"""
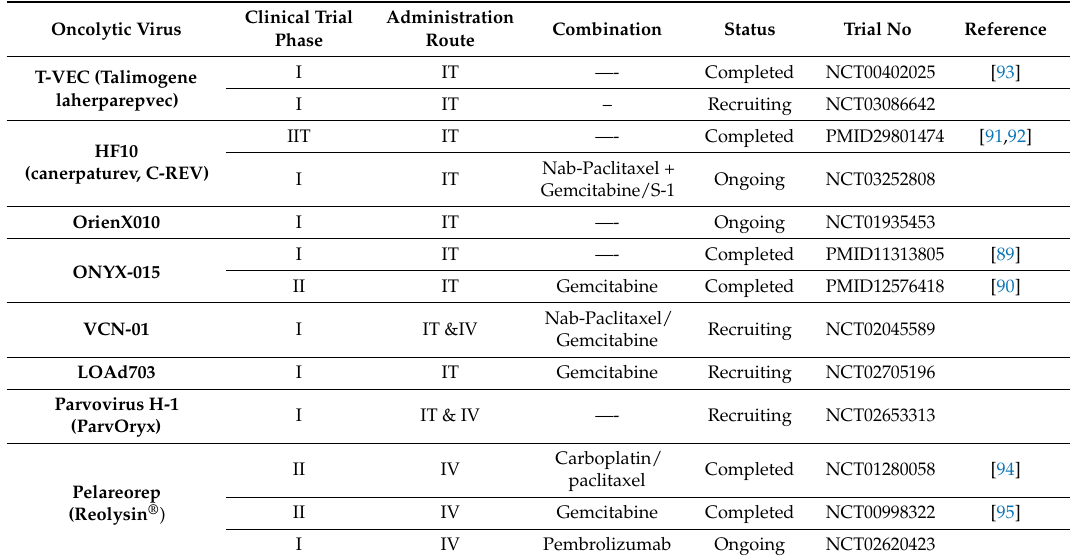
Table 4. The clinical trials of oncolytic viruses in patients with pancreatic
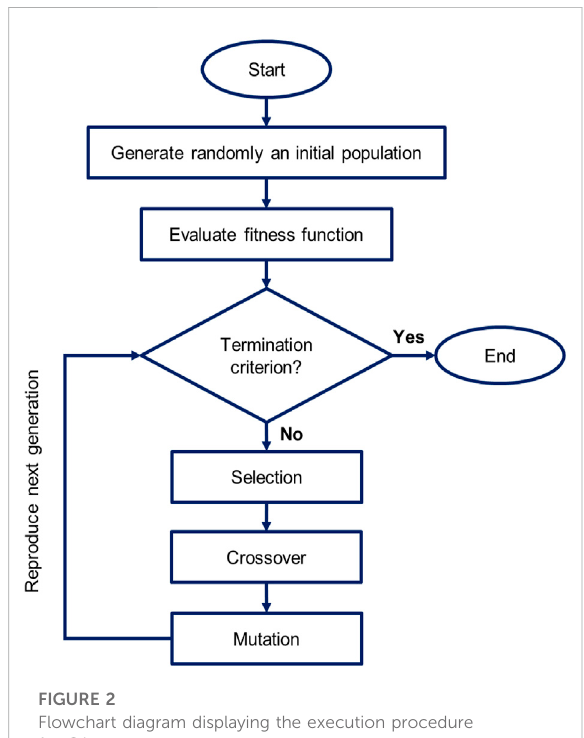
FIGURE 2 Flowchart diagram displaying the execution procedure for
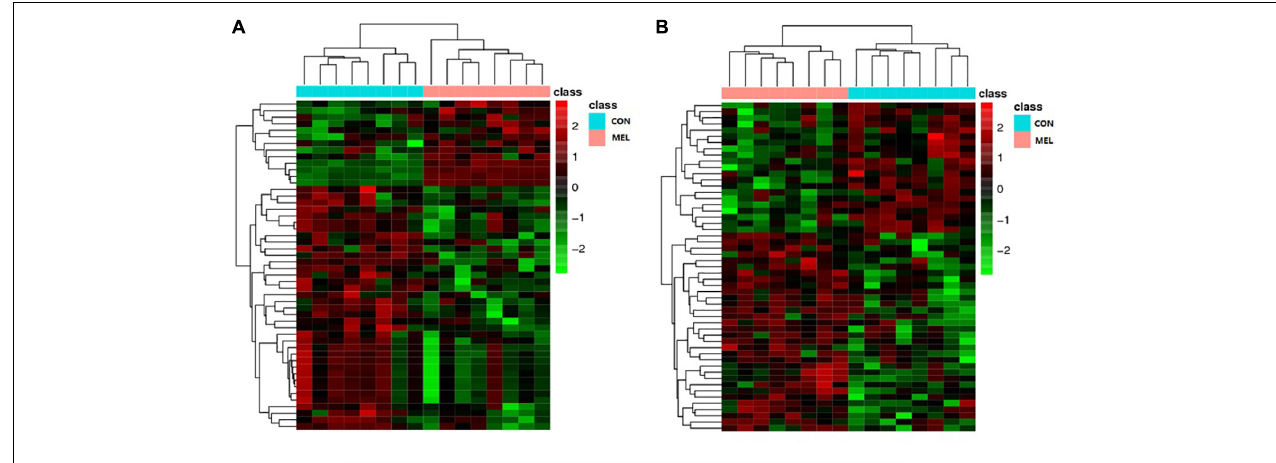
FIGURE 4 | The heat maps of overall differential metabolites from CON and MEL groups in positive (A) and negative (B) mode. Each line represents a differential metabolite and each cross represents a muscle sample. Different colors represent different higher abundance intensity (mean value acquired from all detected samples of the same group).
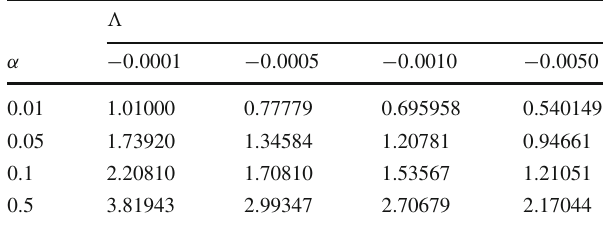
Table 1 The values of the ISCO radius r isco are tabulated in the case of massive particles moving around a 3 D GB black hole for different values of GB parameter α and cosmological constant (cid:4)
"""
**Work instruction**
Before copying the data, remove the pictures. Then repeat the rest exactly.

**Response area**
Table 4. The clinical trials of oncolytic viruses in patients with pancreatic
FIGURE 2 Flowchart diagram displaying the execution procedure for
FIGURE 4 | The heat maps of overall differential metabolites from CON and MEL groups in positive (A) and negative (B) mode. Each line represents a differential metabolite and each cross represents a muscle sample. Different colors represent different higher abundance intensity (mean value acquired from all detected samples of the same group).
Table 1 The values of the ISCO radius r isco are tabulated in the case of massive particles moving around a 3 D GB black hole for different values of GB parameter α and cosmological constant (cid:4)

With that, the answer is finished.